第1話 コインの表9
母さんの手を見て、覚悟が決まった。
なけなしの3万を柳井たちに渡して、「ぼくはだめな人間だ」って思いながら生きていくより、殺されたほうがましだ。そう思った。
なにも知らない学生やサラリーマンたちがぼくの横を通り過ぎていく。街路樹の木漏れ日が眩しくて目を細めた。今日は雲ひとつない晴天だ。
家を出て、歩きながらスマホを見た。
実は昨日の晩、幼なじみのユウヒにラインでメッセージを打っていた。
『大事な相談があるんだけど、ちょっと話せないかな』
ぼくはユウヒに助けを求めようと思っていた。ユウヒはぼくが柳井たちにいじめられているのを一度目撃していたし、何かあったら言ってくれとも言っていた。ありがたかった。
先生が助けてくれないなら親友に頼るしかない、そう思っていた。
彼に助けを求めて、厄介ごとに巻き込んでしまうのは気がひけたけど、もう彼に頼るしか方法がなかった。切羽詰まっていた。
ラインを見ると『既読』になっていたが、返事はなかった。模擬試験が近いから忙しいのかもしれない。昼には返事があるだろう。
緩いカーブになった坂を登ると、校舎が見えた。校舎を見ると不思議な緊張感に襲われた。カラダが自然と硬くこわばるのを感じた。
「どーん!」
そう言いながら、ぼくの背中に自転車で突っこむ人がいた。驚いて振り返ると、あの角刈り口髭の変な男がいた。
「な、なんなんだよ」
ぼくがそう言うとその男は自転車を止めて、ぼくの首を右腕でキツくロックした。ぼくの顔が急速に赤くなった。
「言葉使いには気をつけたまえ。キミは1年だろ?私は3年だから。私の場合加えて2年留年してるから今20歳なわけ。大先輩なわけ。」
「す、すみません……ごめんなさい」
ぼくが息も絶え絶え謝ると、彼はロックを解除した。ぼくはゲホゲホと咳をした。彼は口髭を指先で引っ張りながらこう言った。
「3万持って来た?今日だろ?」
「あんたにカンケーないだろ」
ぼくがそう言うと、彼は再びぼくの首を右腕でロックした。ぼくの顔は再び赤く紅潮し始めた。

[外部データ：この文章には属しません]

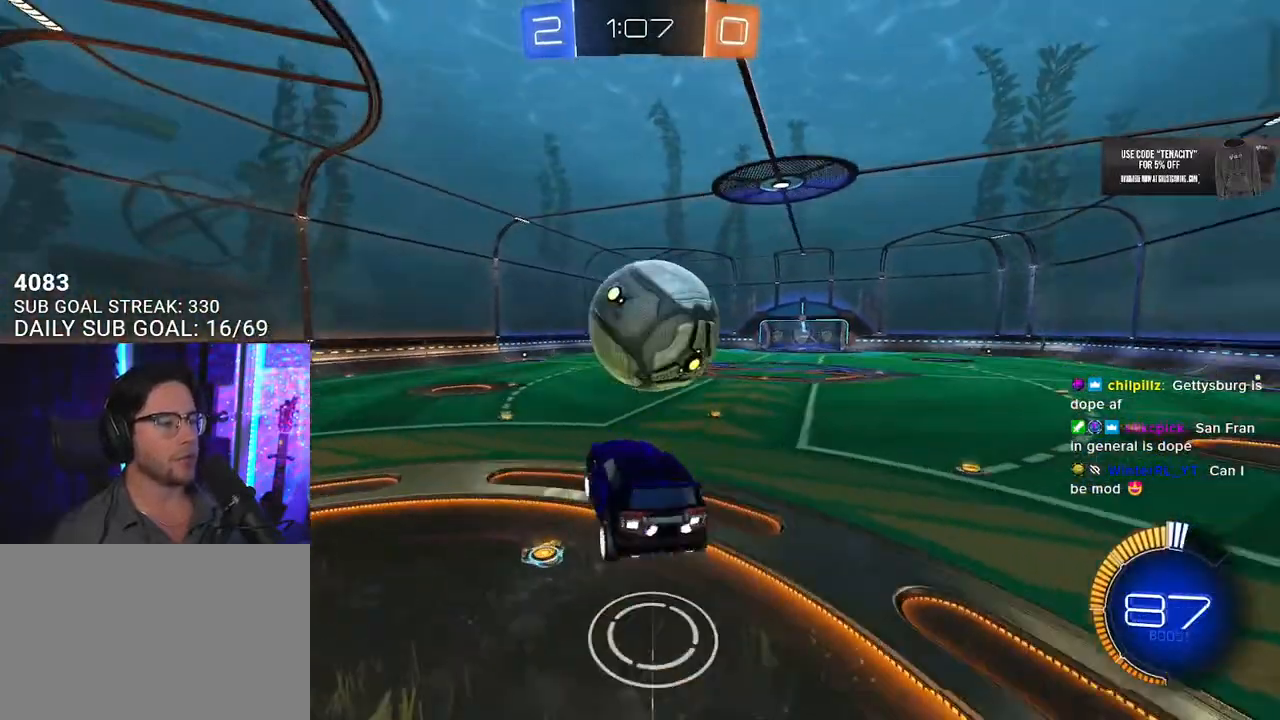
{"dt_ms": 500, "buttons": ["R1", "R2"], "left_stick": "down-left", "right_stick": "center", "button_events": [[133, "R1", "down"], [183, "CROSS", "down"], [300, "CROSS", "up"], [300, "R1", "up"], [450, "R1", "down"]]}
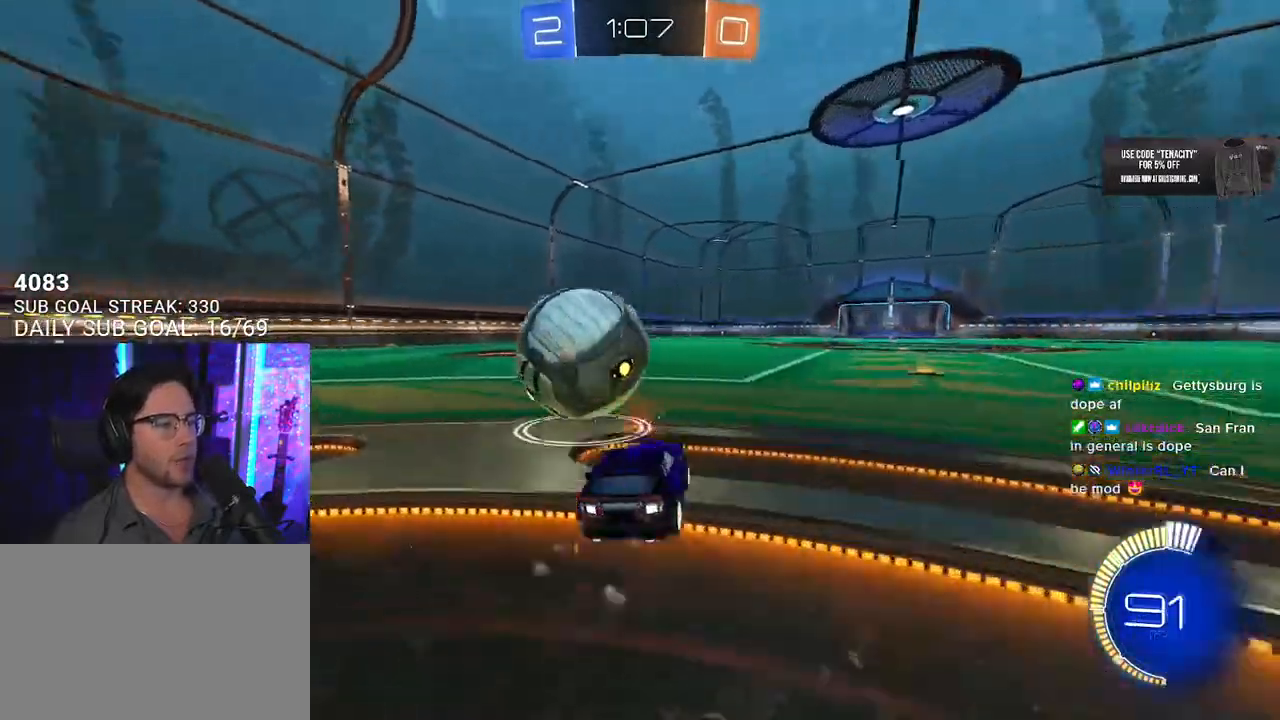
{"dt_ms": 500, "buttons": ["R1", "R2"], "left_stick": "up-right", "right_stick": "center", "button_events": []}
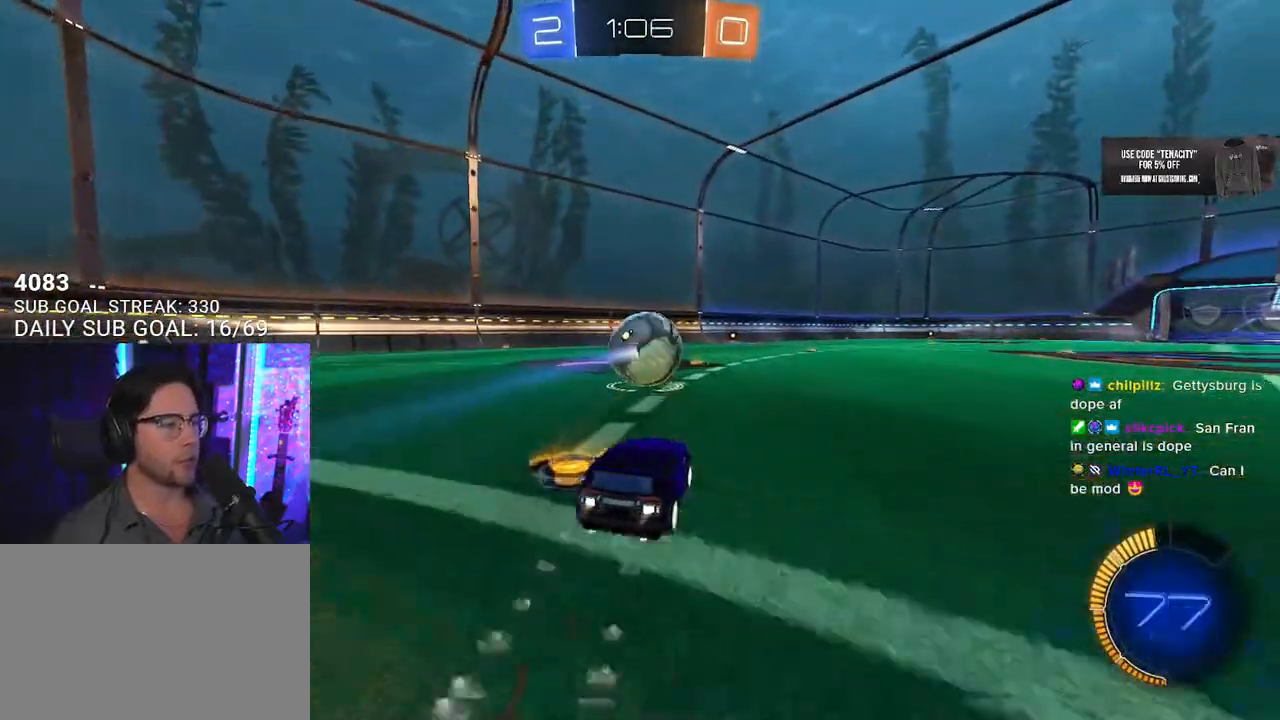
{"dt_ms": 500, "buttons": ["R2"], "left_stick": "center", "right_stick": "center", "button_events": [[200, "R1", "up"], [267, "R2", "up"], [383, "R2", "down"]]}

「私は後輩のタメ口には寛容じゃないわけ。それに『あんた』じゃなくて『キャップ』だから」
「すみません、ごめんなさい。気をつけます。許してください」
そう言うと、キャップは再びぼくのロックを解除し「わかればいい」と言った。
やっぱり変な奴だ。絡まれるのは柳井たちだけで十分なのに。
「もう一度聞く。3万持って来たのか?」
「だ、誰にも言わないでくださいよ。」
「うん」
「持って来てません」
キャップはニヤリと笑いながら、ぼくの肩をポンポンと叩いた。
「道理で、いい目をしてると思ったよ。吹っ切れたんだね」
「えっ……」
「ちなみに柳井は昔、人を殺めたことある奴だからね。それを柳井の偉いお父さんが『正当防衛』ってことで処理したんだよ。だから彼が言う『殺す』は本気だから、気をつけたまえ」
ぼくの顔から血の気が引いていくのを感じた。彼の話には信憑性があった。柳井のお父さんは地元では知らない人はいない有力者だ。この小さな町でいくつもの会社を経営しながら、政治家をしていた。
「バイバイキーン」
キャップはそれだけ話すと、再び自転車に乗って足早に去って行った。ぼくはしばらくその場で立ち尽くしていた。
ヤバい……マジで死んじゃう…。
今日は学校お休みして、お家に帰ろう。
ぼくはその場で回れ右をして、校舎とは反対側に向かって走り出した。
その時、ぼくの目の前に下松先生が立っていた。
「大野、どこ行くんだ?学校もう始まるぞ」
「あの、忘れ物…」
「なんの忘れ物だ?」
「えっ?いや、あの、数学の……」
下松先生は「下手な嘘をつくな」と言って、ぼくの右手首を乱暴に力強く握った。ぼくはその手を振り解こうとしたが、体育教師の握力には敵わなかった。必死に抵抗するぼくに下松先生は上から見下すようにこう言った。
「今日は柳井と大事な用があるんだろう?」
その言葉を聞いて、ぼくは全身から力が抜けていくのを感じた。
下松先生はぼくが柳井と会うことを知っていた。
なぜだ?
引きずられるようにして学校に入った。